Darling du Jour: We got to the stage door and he reached in to turn on the lights. I drew in a breath to ask him point-blank – And you? Because even though I wasn’t ready, the tension was killing me. And he was nice. Wasn’t nice good?
Fail du Jour: Apparently, this story happens in a Land Without Scenery.
Tyop du Jour: merrywiddow
Mean Things: She left her purse backstage.
Jury-rigging: He asked her if she had an idea for her next piece, and she answered him, and he asked about a wig, and then I realized that this conversation needs to happen with another dancer, not the conflicted-about-piano-player. So I changed it to a conversation rife with sexual tension and bracketed the costume conversation to happen later with her BFF.

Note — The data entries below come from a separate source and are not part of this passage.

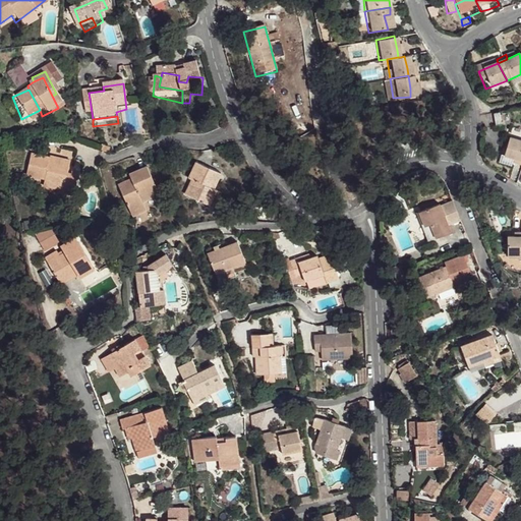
[(499,117),(490,118),(494,129),(501,128),(499,117)]
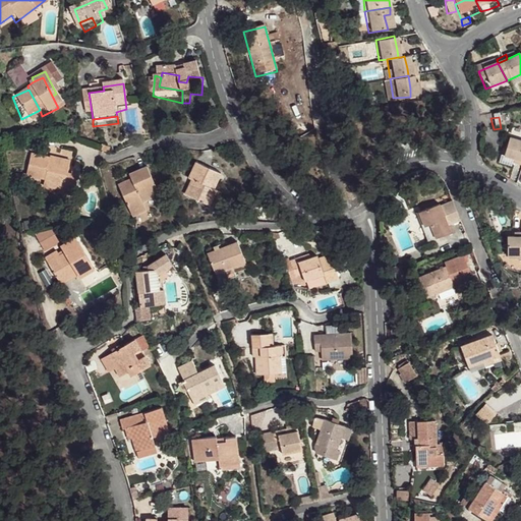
[(520,154),(520,145),(507,139),(501,157),(512,160),(519,162),(520,154)]
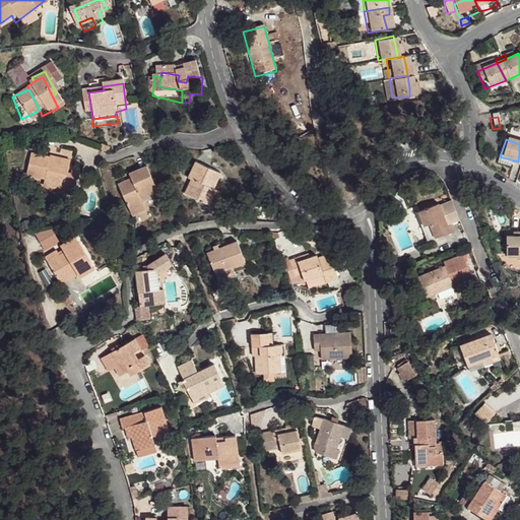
[(51,165),(33,161),(29,184),(48,187),(51,165)]
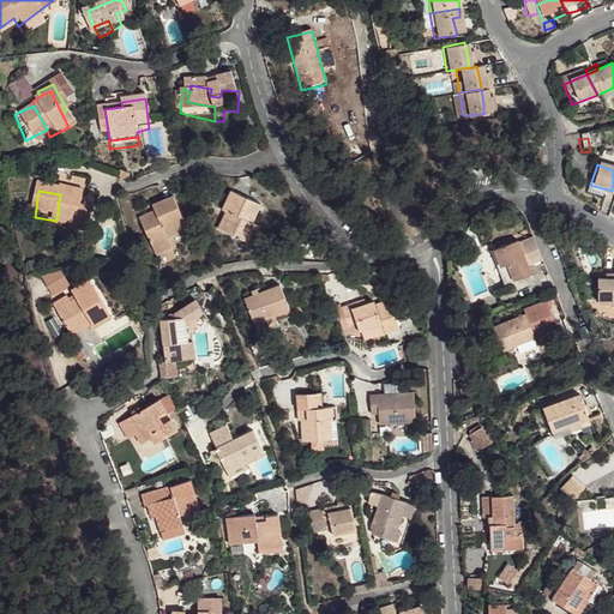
[(440,199),(433,191),(422,204),(431,211),(440,199)]
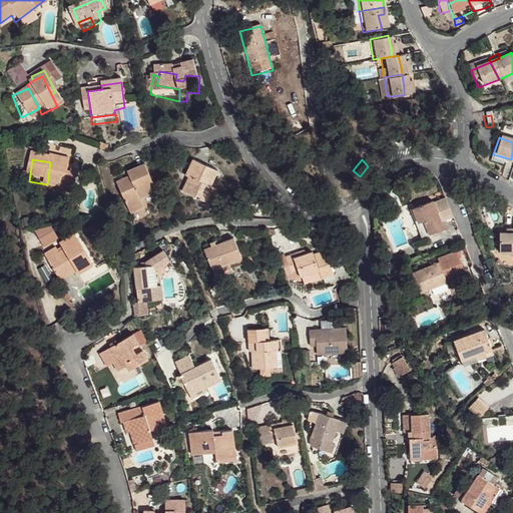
[(51,160),(50,162),(47,184),(46,191),(69,193),(72,163),(51,160)]
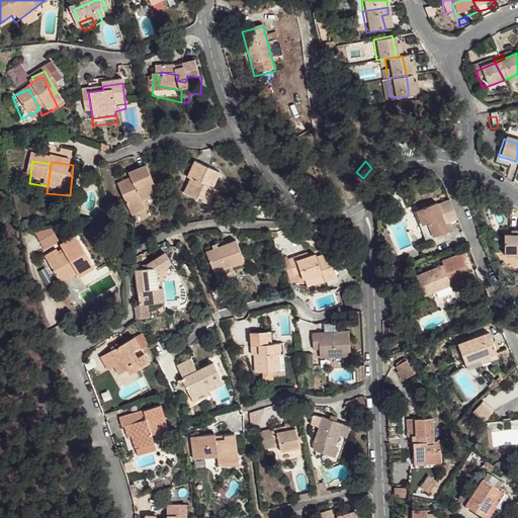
[(216,171),(195,162),(188,177),(191,179),(184,195),(205,205),(209,195),(206,194),(209,188),(216,171)]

Milestones: Ladies and gentlemen, we have our first body! But can the audience really wait til page 23 for it? Donald Maas says he hates books that open with the killer murdering a victim, because if he wants to see some anonymous psycho killing an anonymous stranger off, he can turn on the TV. I’m worried about the level of tension at the beginning of the book, because in some ways, it reads more like chick-lit than mystery-suspense. Ah, well. I don’t have to get everything right in the Awful First Draft.

Friday, December 2nd, 2011
The boss and love interest have names — Jeff and Kevin, respectively — thanks to this web site. It’s a great tool for writers who want names to sound real for the time.
I also have most of the girls in the burlesque troupe named — Gin Fizzy, Tish, Polly Wanna, Scarlet Let Her, and our protagonist Velvet Crush (aka Anna). I’m stuck for 3, but I can get going with what I have… because at least I have their street names! I also know the names of some burlesque characters who will come in the next book when some things… change.
Onward! Monday, you will see the end of her set in the theater… and Horrible Realization #2.